Material provided:
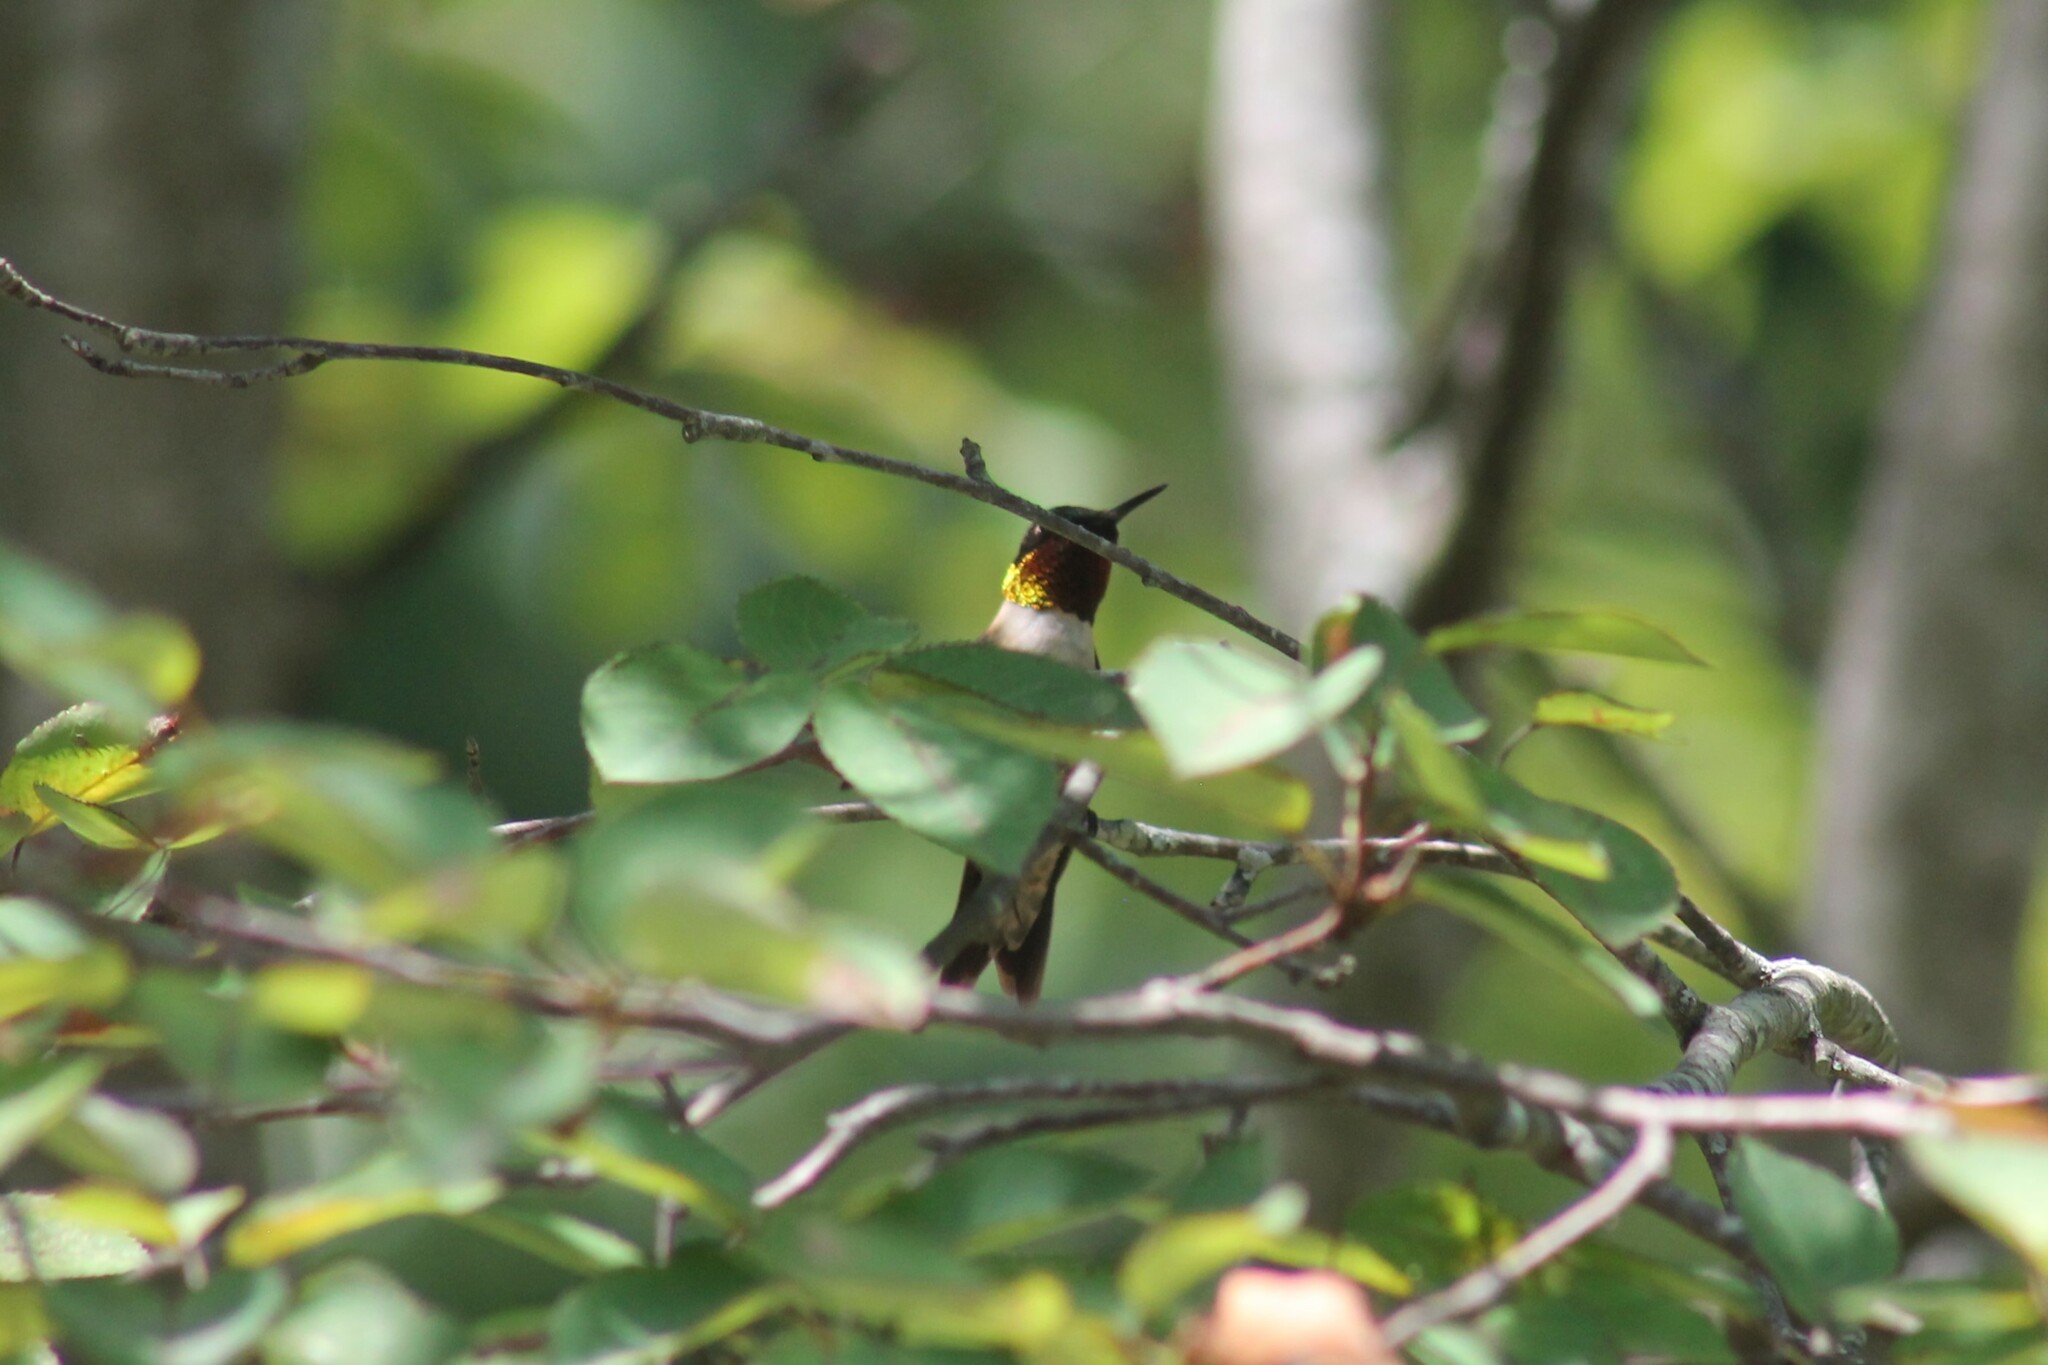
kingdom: Animalia
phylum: Chordata
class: Aves
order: Apodiformes
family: Trochilidae
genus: Archilochus
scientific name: Archilochus colubris
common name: Ruby-throated hummingbird
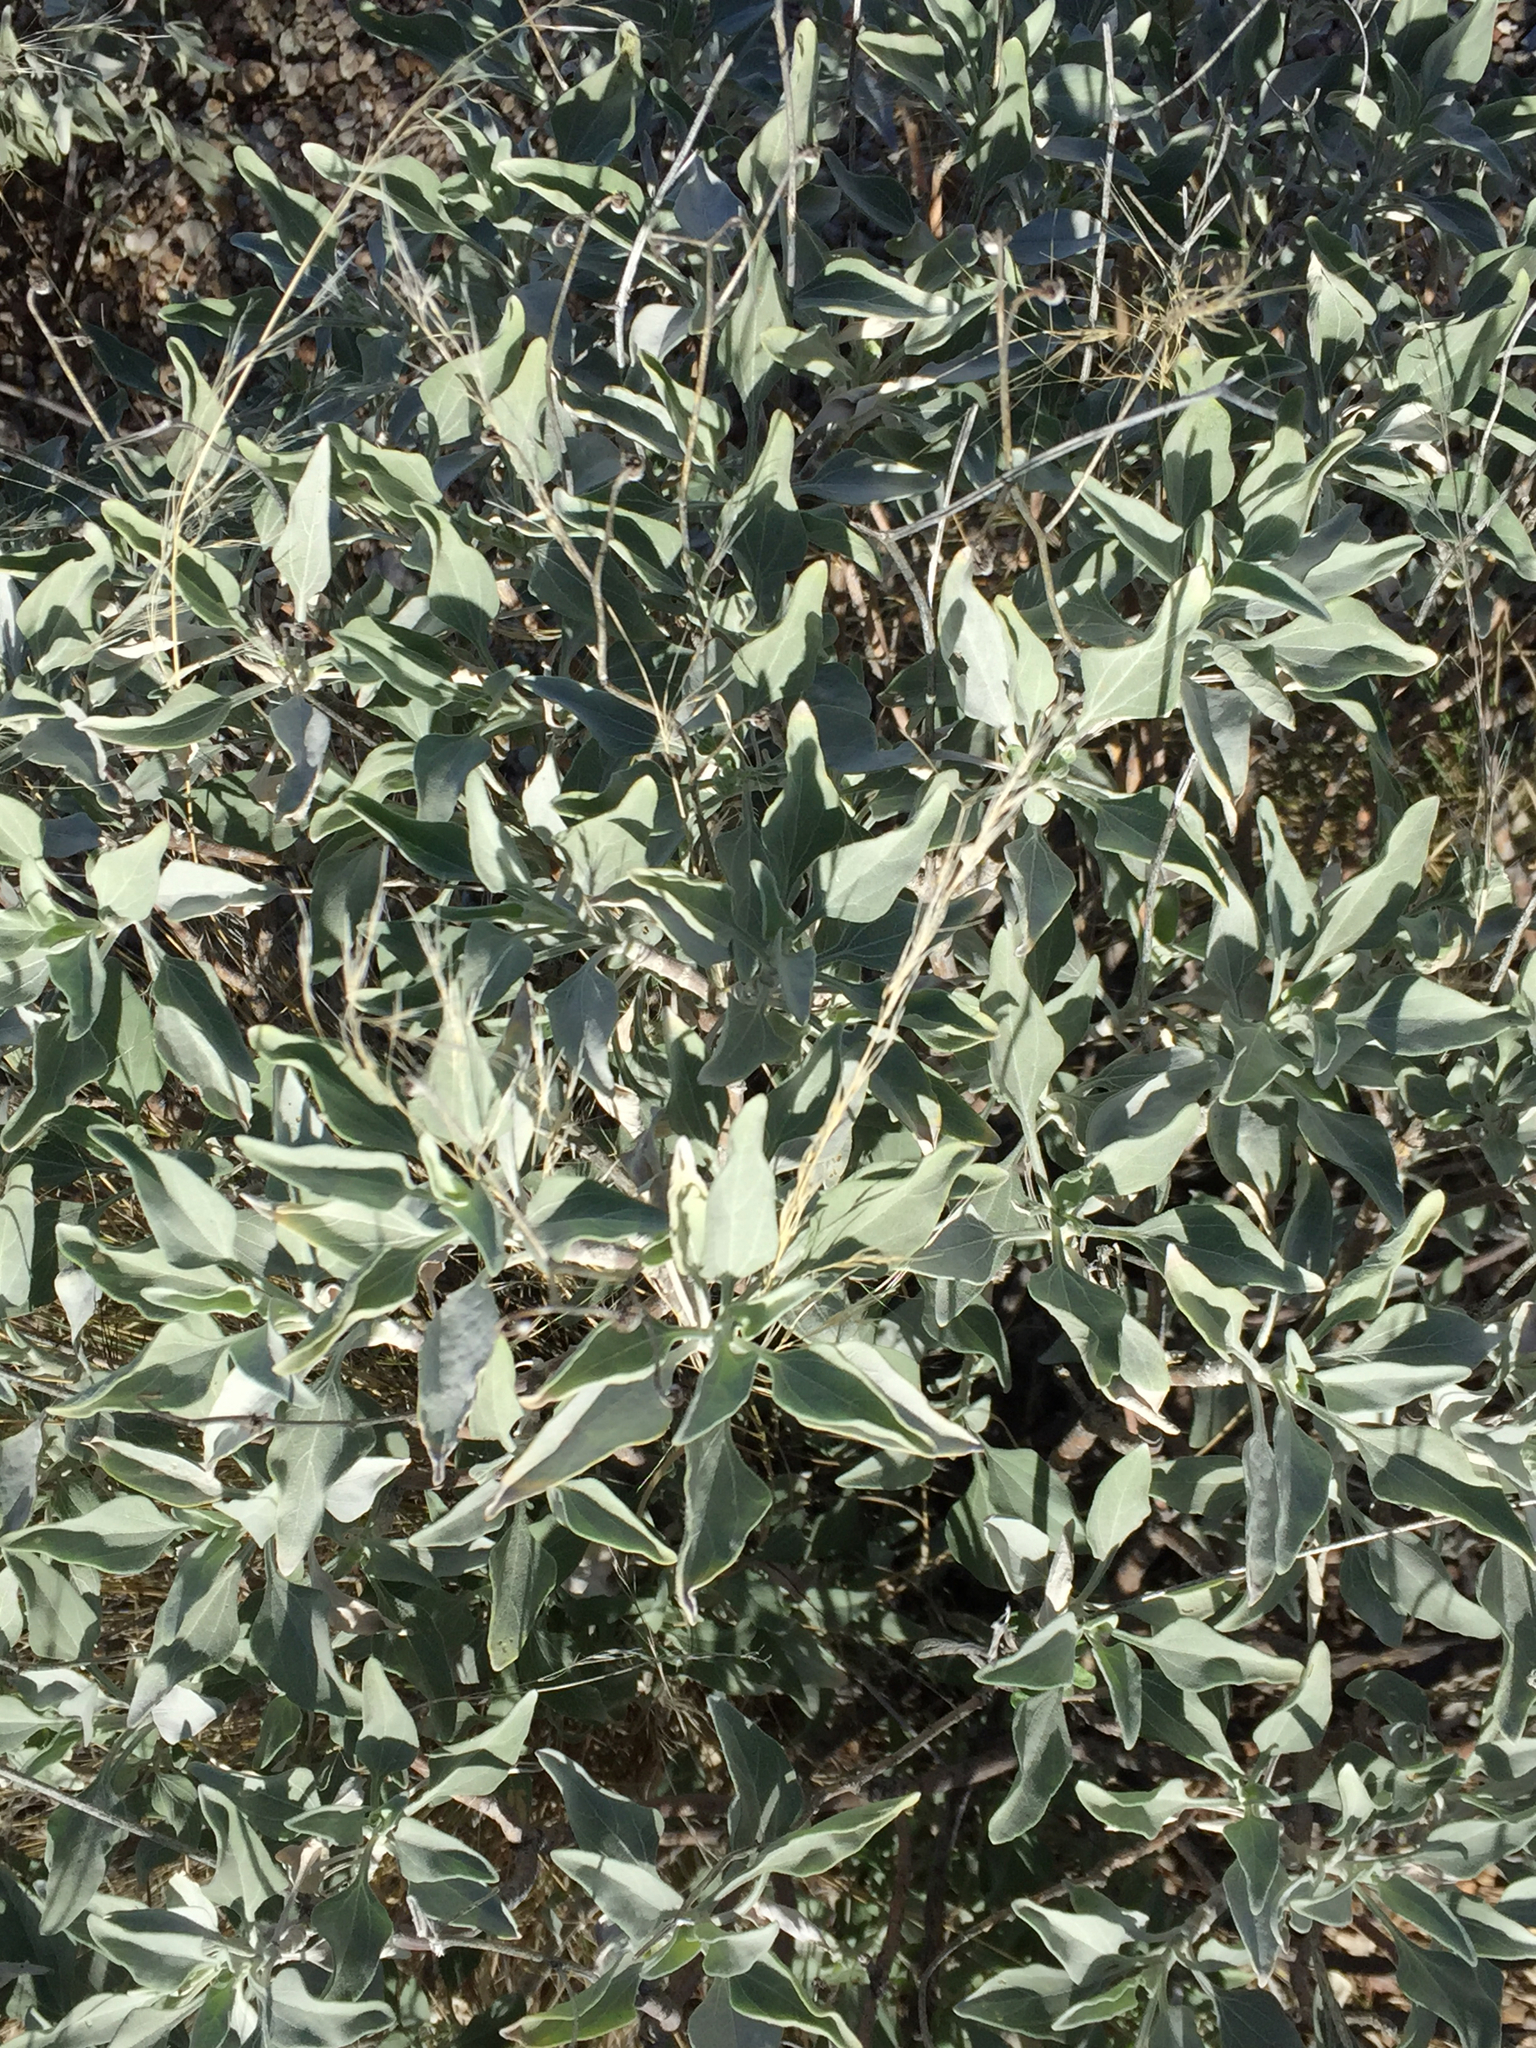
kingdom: Plantae
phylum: Tracheophyta
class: Magnoliopsida
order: Asterales
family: Asteraceae
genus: Encelia
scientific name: Encelia farinosa
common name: Brittlebush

Stated task:
Copy every line of text from the records above word for word, and leave out the pictures.

The result:
kingdom: Animalia
phylum: Chordata
class: Aves
order: Apodiformes
family: Trochilidae
genus: Archilochus
scientific name: Archilochus colubris
common name: Ruby-throated hummingbird
kingdom: Plantae
phylum: Tracheophyta
class: Magnoliopsida
order: Asterales
family: Asteraceae
genus: Encelia
scientific name: Encelia farinosa
common name: Brittlebush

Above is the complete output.